BTW Your code example was a bit inconvenient to work with. Lack of spaces led to some weird line wrapping, which was a readability problem (at least for me). And, preserving all 4 quaternion expressions meant either a/ replicating the same change across four lines (wasted time) or b/ figuring out what I could delete from your example. Ideal practice is to post a minimal example that reproduces the problem – could have simplified to one quaternion, deleted buffer players, etc.

hjh

Petros_TatPsi · October 26, 2024, 6:31am

Hi jamshark, I see what you mean about the example code, I will try to be more careful in the future, thank you. I will look into your solution asap.

Best,
PT

Petros_TatPsi · October 26, 2024, 6:43am

many thanks, the thing works as intended!

jamshark70 · October 27, 2024, 1:35am

Ah, I just remembered, the right way to support math ops on Quaternions vs AbstractFunctions (including UGens) is composeBinaryOp – so my suggestion yesterday is an incomplete hack.

hjh

Petros_TatPsi · October 27, 2024, 2:14am

dunno, your solution works fine, the changes I made according to your lat post gave me the error

ERROR: Message ‘performBinaryOpOnQuaternion’ not understood.

I wrote:

+ AbstractFunction {
	asQuaternion {
		^Quaternion(this, 0.0, 0.0, 0.0)
	}
	composeBinaryOpOnQuaternion { arg aSelector, quat, adverb;
		^quat.perform(aSelector, this.asQuaternion, adverb)
	}
}

Best,
PT

····················

REQUIRED ACTIONS:
- 1) Repeat the portion of the forum thread between "Petros_TatPsi · October 26, 2024, 6:31am" and "an incomplete hack.", inclusive.
- 2) Render this sentence from the forum thread in Spanish: "Lack of spaces led to some weird line wrapping, which was a readability problem (at least for me)."
- 3) Answer these questions from the forum thread:
(a) How many quaternion expressions did the posted code example preserve?
(b) What error message did Petros_TatPsi report after making the changes?
(c) In the post of October 27, 2024, 1:35am, what is named as the right way to support math ops on Quaternions vs AbstractFunctions?

(Stored data entries)

····················

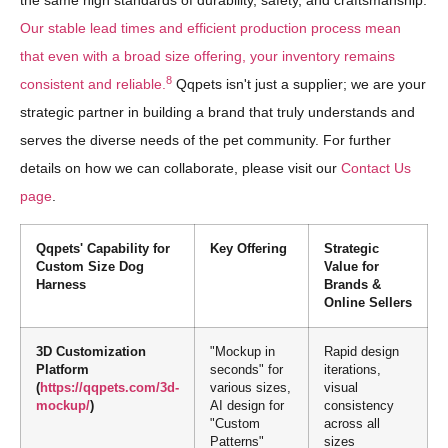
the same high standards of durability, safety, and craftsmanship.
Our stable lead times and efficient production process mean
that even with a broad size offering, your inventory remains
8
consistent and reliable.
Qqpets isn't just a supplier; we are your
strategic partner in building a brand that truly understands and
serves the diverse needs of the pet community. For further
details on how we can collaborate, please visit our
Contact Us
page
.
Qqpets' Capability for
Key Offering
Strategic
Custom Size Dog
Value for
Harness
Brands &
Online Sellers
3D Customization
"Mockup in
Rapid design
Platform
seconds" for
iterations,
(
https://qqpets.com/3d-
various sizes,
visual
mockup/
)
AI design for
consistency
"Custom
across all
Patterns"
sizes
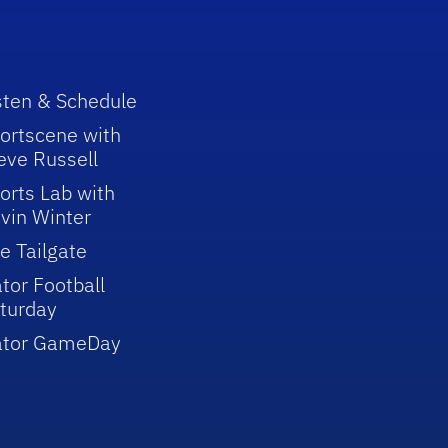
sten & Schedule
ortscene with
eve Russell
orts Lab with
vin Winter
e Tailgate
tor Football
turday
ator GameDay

····················

RESULTS IN ORDER:
- 1)
Petros_TatPsi · October 26, 2024, 6:31am

Hi jamshark, I see what you mean about the example code, I will try to be more careful in the future, thank you. I will look into your solution asap.

Best,
PT

Petros_TatPsi · October 26, 2024, 6:43am

many thanks, the thing works as intended!

jamshark70 · October 27, 2024, 1:35am

Ah, I just remembered, the right way to support math ops on Quaternions vs AbstractFunctions (including UGens) is composeBinaryOp – so my suggestion yesterday is an incomplete hack.

- 2) La falta de espacios provocó algunos saltos de línea extraños, lo cual fue un problema de legibilidad (al menos para mí).

- 3)
(a) Four.
(b) ERROR: Message ‘performBinaryOpOnQuaternion’ not understood.
(c) composeBinaryOp.